• Human fixations for the Hollywood-2 and UCF Sports action datasets

  • 16 subjects (both male and female)

  • 669.187 human fixations, 92 subject-video hours

  • Task specific and task-independent free viewing conditions

  • High quality capture (500Hz sampling rate, average calibration error less than 0.45 degrees)

The datasets, alignment and saliency models, and related experiments are described in:

  • Stefan Mathe and Cristian Sminchisescu, Dynamic Eye Movement Datasets and Learnt Saliency Models for Visual Action Recognition, European Conference on Computer Vision (ECCV), 2012 [pdf][bibtex]

  • Stefan Mathe and Cristian Sminchisescu, Actions in the Eye: Dynamic Gaze Datasets and Learnt Saliency Models for Visual Recognition, IEEE Transactions on Pattern Analysis and Machine Intelligence (PAMI), vol. 37, 2015 [pdf][bibtex]

This dataset is one of the largest and most challenging available for real world actions. It contains 12 classes: answering phone, driving car, eating, fighting, getting out of car, shaking hands, hugging, kissing, running, sitting down, sitting up and standing up. These actions are collected from a set of 69 Hollywood movies. It consists of about 487k frames totalling about 20 hours of video and is split into a training set of 823 sequences and a test of 884 sequences. There is no overlap between the 33 movies in the training set and the 36 movies in the test set.

UCF Sports

This high resolution dataset was collected mostly from broadcast television channels. It contains 150 videos covering 9 sports action classes: diving, golf-swinging, kicking, lifting, horseback riding, running, skateboarding, swinging and walking. Unlike Hollywood-2, there are no separate training and test sets, and evaluation of action recognition learning algorithms is typically carried out by leave-one-out cross-validation.

Eyetracking Setup and Geometry

Eye movements were recorded using an SMI iView X HiSpeed 1250 tower-mounted eye tracker, with a sampling frequency of 500Hz. The head of the subject was placed on a chin-rest located at 60cm from the display. Viewing conditions were binocular and gaze data was collected from the dominant eye of the participant. The LCD display had a resolution 1280 x 1024 pixels, with a physical screen size of 47.5 x 29.5cm. Because the resolution varies across the datasets, each video was rescaled to fit the screen, preserving the original aspect ratio. The visual angles subtended by the stimuli were 38.4 degrees in the horizontal plane and ranged from 13.81 to 26.18 degrees in the vertical plane.

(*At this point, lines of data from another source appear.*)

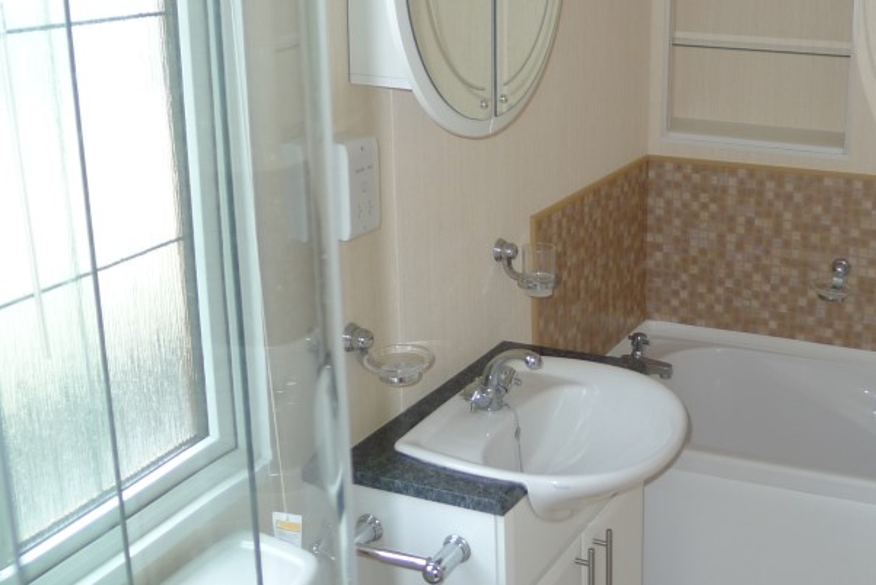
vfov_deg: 29.2
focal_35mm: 46
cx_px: 626
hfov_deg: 41.8
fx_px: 1120
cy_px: 233
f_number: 2
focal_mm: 5.1
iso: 100
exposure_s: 1/125
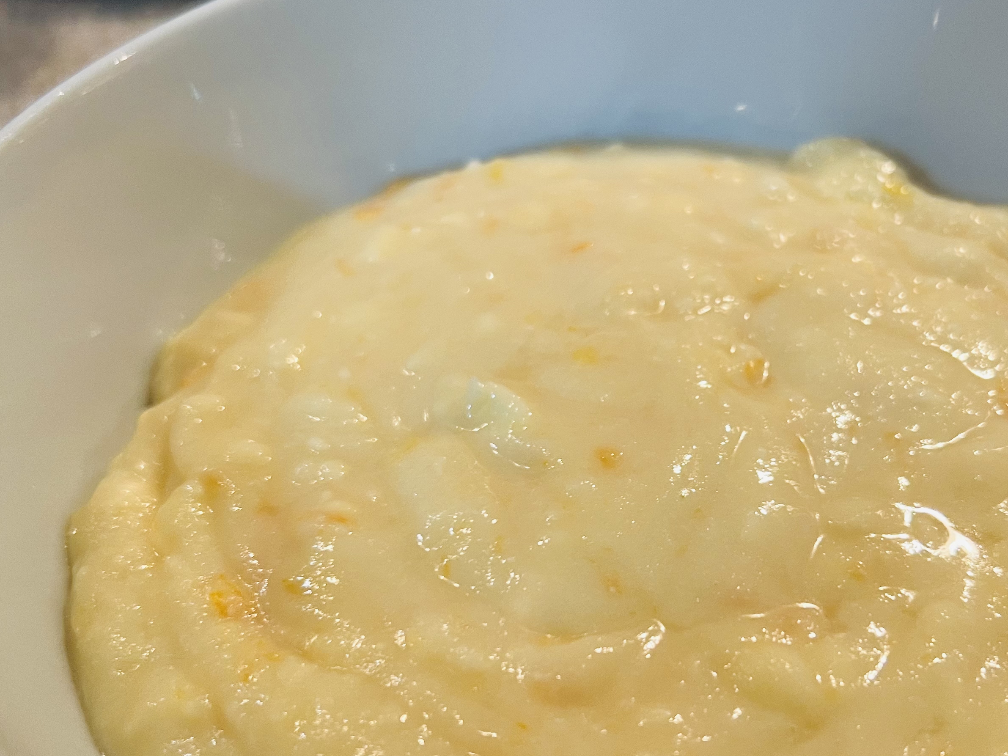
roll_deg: +2.3
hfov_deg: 42.6
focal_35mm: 44
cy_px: 426
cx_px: 643
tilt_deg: -44.9
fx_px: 1281
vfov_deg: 32.8
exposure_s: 1/60
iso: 80
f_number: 1.5
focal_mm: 5.7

snapshot of our eyetracker

Calibration and Validation Procedures

The calibration procedure was carried out at the beginning of each block. The subject had to follow a target that was placed sequentially at 13 locations evenly distributed across the screen. Accuracy of the calibration was then validated at 4 of these calibrated locations. If the error in the estimated position was greater than 0.75 degrees of visual angle, the experiment was stopped and calibration restarted. At the end of each block, validation was carried out again, to account for fluctuations in the recording environment. If the validation error exceeded 0.75 degrees of visual angle, the data acquired during the block was deemed noisy and discarded from further analysis. Following this procedure, 1.71% of the data had to be discarded.

calibration points


We have collected data from 16 human volunteers (9 male and 7 female) aged between 21 and 41. We split them into an active group, which had to solve an action recognition task, and a free-viewing group, which was not required to solve any specific task while being presented the videos in the two datasets. There were 12 active subjects (7 male and 5 female) and 4 free viewing subjects (2 male and 2 female). None of the free viewers was aware of the task of the active group and none was a cognitive scientist.

Recording Protocol

Before each video sequence was shown, participants in the active group were required to fixate the center of the screen. Display would proceed automatically using the trigger area-of-interest feature provided by the iView X software.

Participants in the active group had to identify the actions in each video sequence. Their multiple choice actions were recorded through a set of check-boxes displayed at the end of each video, which the subject manipulated using a mouse. Participants in the free viewing group underwent a similar protocol, the only difference being that the questionnaire step was skipped.

snapshot of the questionnaire screen